**TO DO:**
The answer should consist of each line below that contains the word "membranous".

**DATA EXTRACT:**

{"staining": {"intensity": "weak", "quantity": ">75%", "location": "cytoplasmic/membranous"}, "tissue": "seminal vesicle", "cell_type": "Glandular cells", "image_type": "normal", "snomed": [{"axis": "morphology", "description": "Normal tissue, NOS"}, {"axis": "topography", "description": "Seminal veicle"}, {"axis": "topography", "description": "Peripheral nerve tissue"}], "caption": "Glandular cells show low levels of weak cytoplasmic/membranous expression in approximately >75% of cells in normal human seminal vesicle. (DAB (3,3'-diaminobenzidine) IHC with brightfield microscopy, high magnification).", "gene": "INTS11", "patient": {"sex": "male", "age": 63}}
...
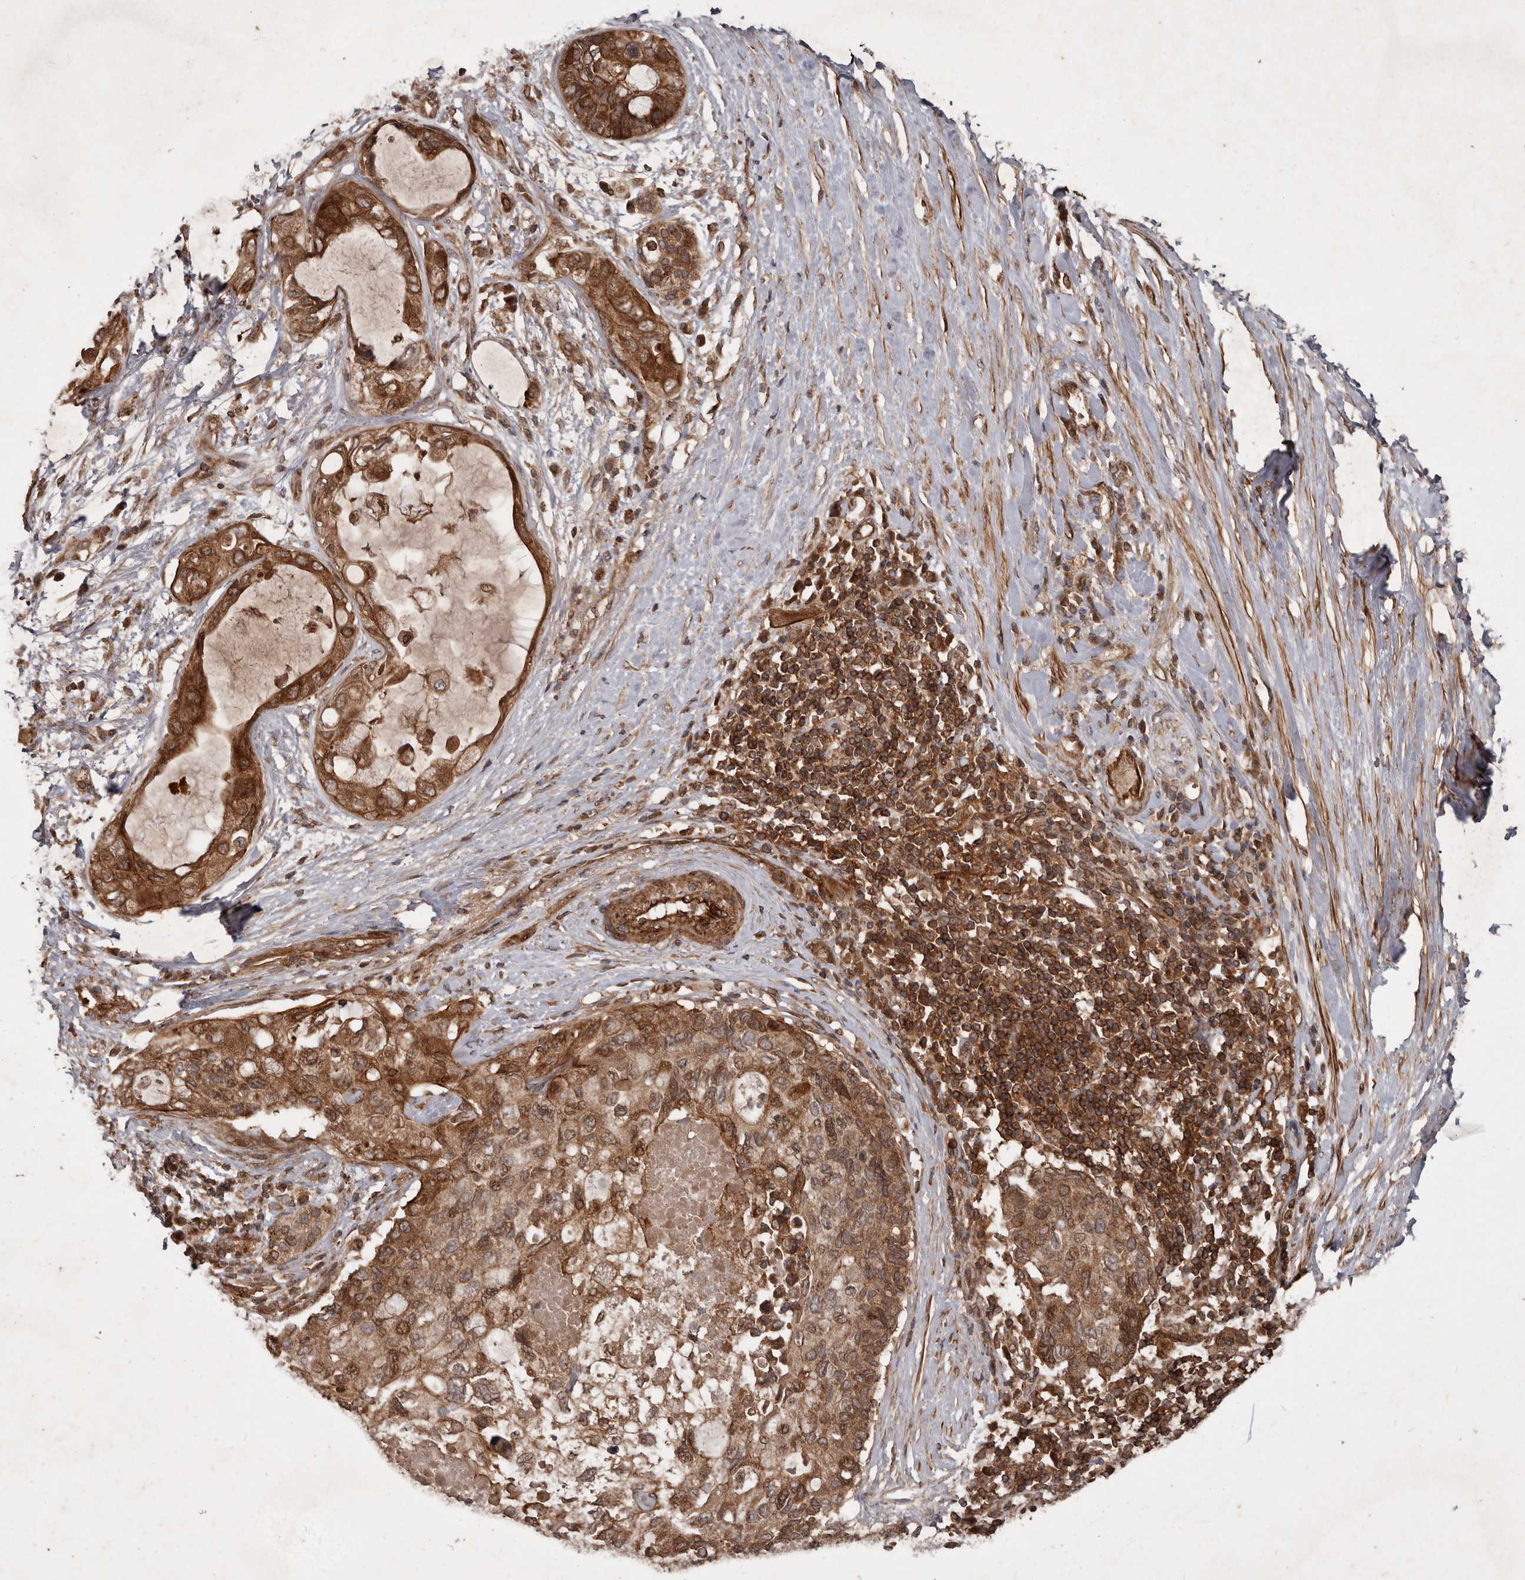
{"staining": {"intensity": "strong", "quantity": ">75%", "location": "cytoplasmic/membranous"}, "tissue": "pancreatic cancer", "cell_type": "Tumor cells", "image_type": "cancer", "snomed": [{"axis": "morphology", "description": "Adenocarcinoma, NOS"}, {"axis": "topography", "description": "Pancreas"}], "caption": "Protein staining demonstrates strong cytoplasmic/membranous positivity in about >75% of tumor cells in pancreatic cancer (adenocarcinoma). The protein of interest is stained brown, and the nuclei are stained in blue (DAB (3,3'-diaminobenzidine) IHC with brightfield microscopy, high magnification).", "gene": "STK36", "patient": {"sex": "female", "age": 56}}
...
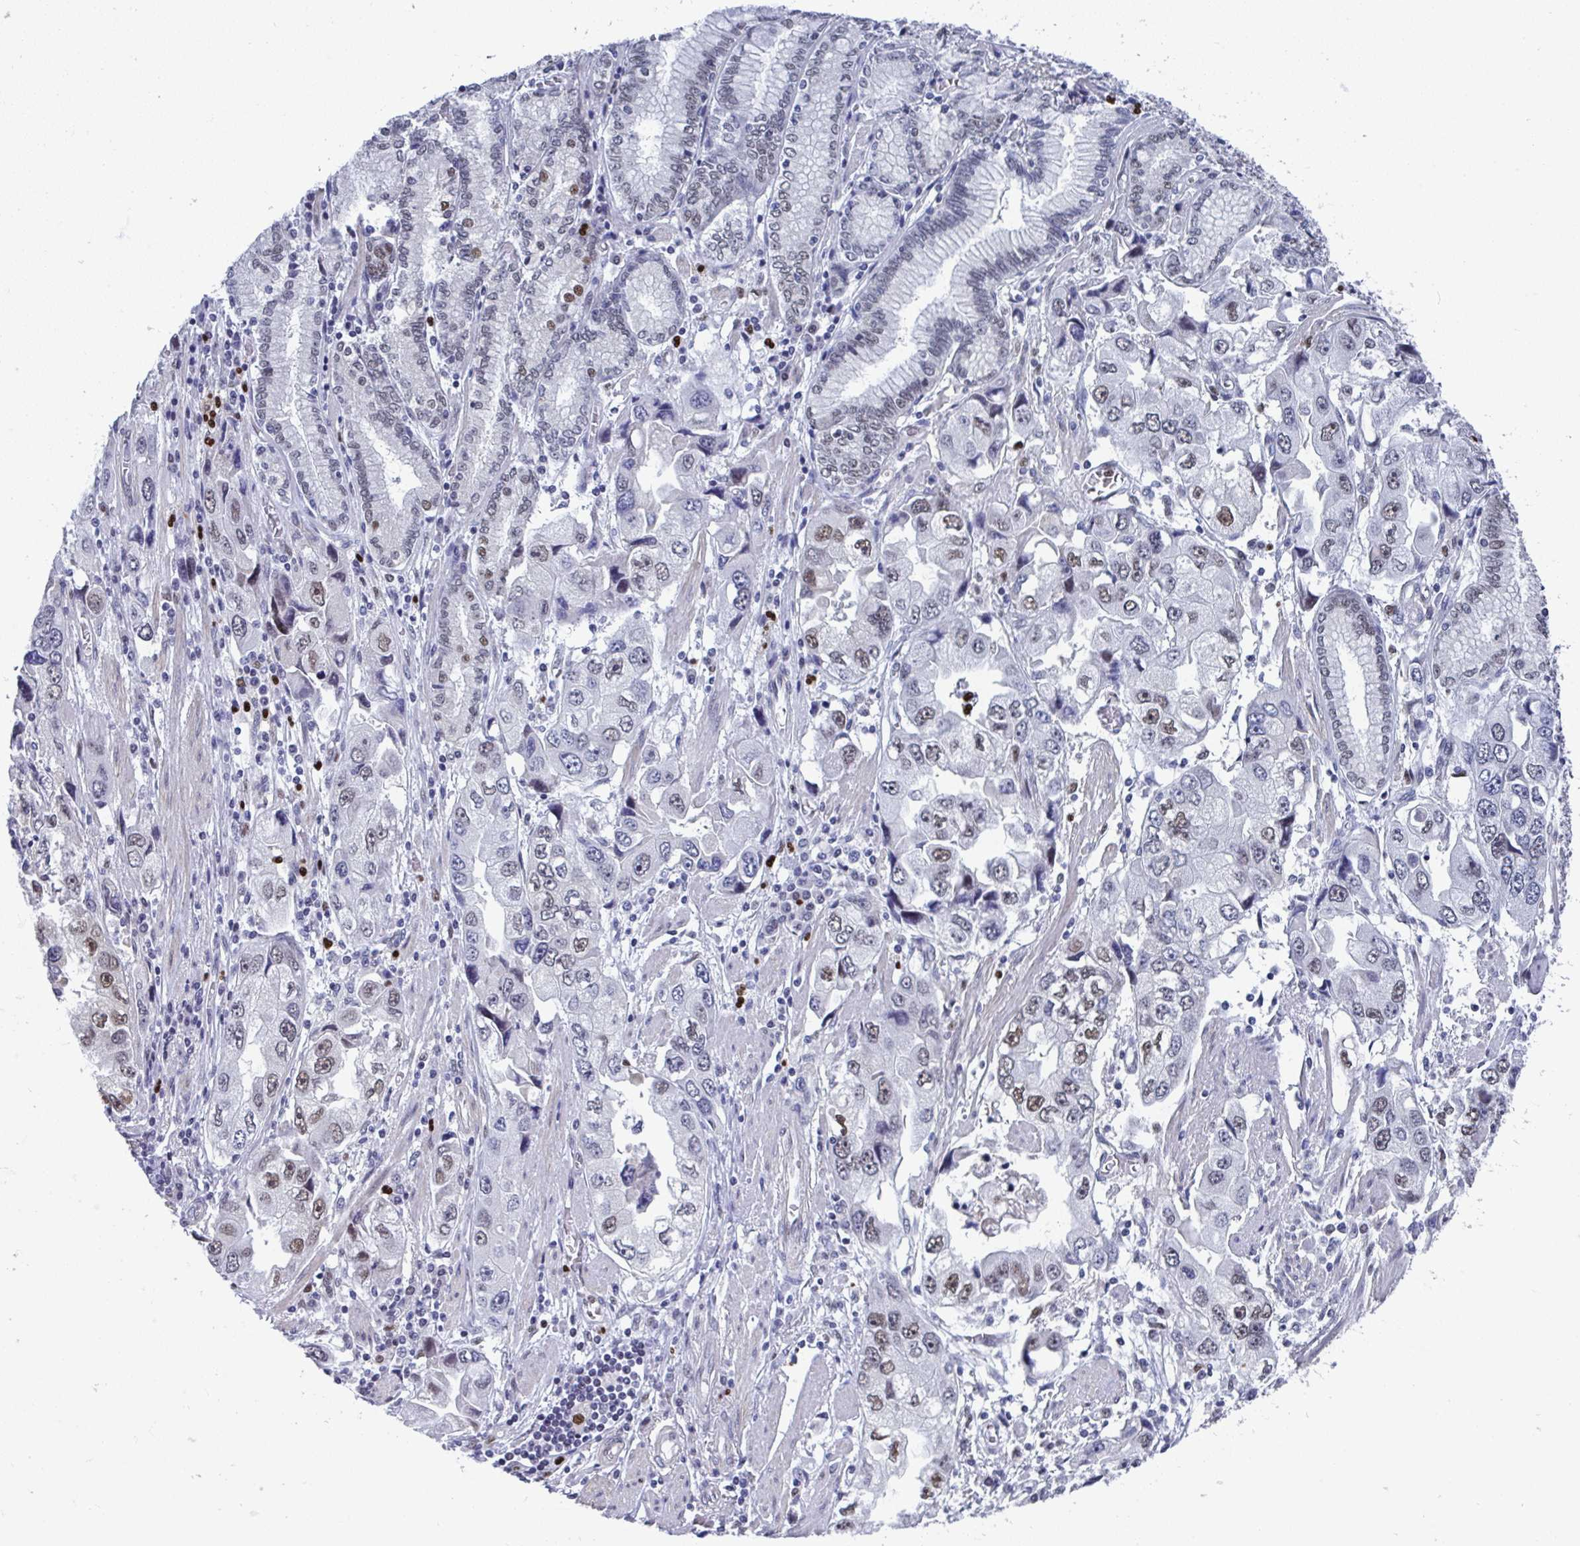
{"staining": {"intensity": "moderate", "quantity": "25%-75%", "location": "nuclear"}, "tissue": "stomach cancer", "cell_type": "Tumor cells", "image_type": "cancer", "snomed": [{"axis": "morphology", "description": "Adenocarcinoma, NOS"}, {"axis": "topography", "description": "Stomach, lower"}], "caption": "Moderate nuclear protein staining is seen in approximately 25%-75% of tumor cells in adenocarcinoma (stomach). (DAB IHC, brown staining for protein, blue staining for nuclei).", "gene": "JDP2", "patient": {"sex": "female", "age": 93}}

**EXERCISE OUTPUT:**
{"staining": {"intensity": "weak", "quantity": ">75%", "location": "cytoplasmic/membranous"}, "tissue": "seminal vesicle", "cell_type": "Glandular cells", "image_type": "normal", "snomed": [{"axis": "morphology", "description": "Normal tissue, NOS"}, {"axis": "topography", "description": "Seminal veicle"}, {"axis": "topography", "description": "Peripheral nerve tissue"}], "caption": "Glandular cells show low levels of weak cytoplasmic/membranous expression in approximately >75% of cells in normal human seminal vesicle. (DAB (3,3'-diaminobenzidine) IHC with brightfield microscopy, high magnification).", "gene": "INTS11", "patient": {"sex": "male", "age": 63}}
{"staining": {"intensity": "strong", "quantity": ">75%", "location": "cytoplasmic/membranous"}, "tissue": "pancreatic cancer", "cell_type": "Tumor cells", "image_type": "cancer", "snomed": [{"axis": "morphology", "description": "Adenocarcinoma, NOS"}, {"axis": "topography", "description": "Pancreas"}], "caption": "Protein staining demonstrates strong cytoplasmic/membranous positivity in about >75% of tumor cells in pancreatic cancer (adenocarcinoma). The protein of interest is stained brown, and the nuclei are stained in blue (DAB (3,3'-diaminobenzidine) IHC with brightfield microscopy, high magnification).", "gene": "STK36", "patient": {"sex": "female", "age": 56}}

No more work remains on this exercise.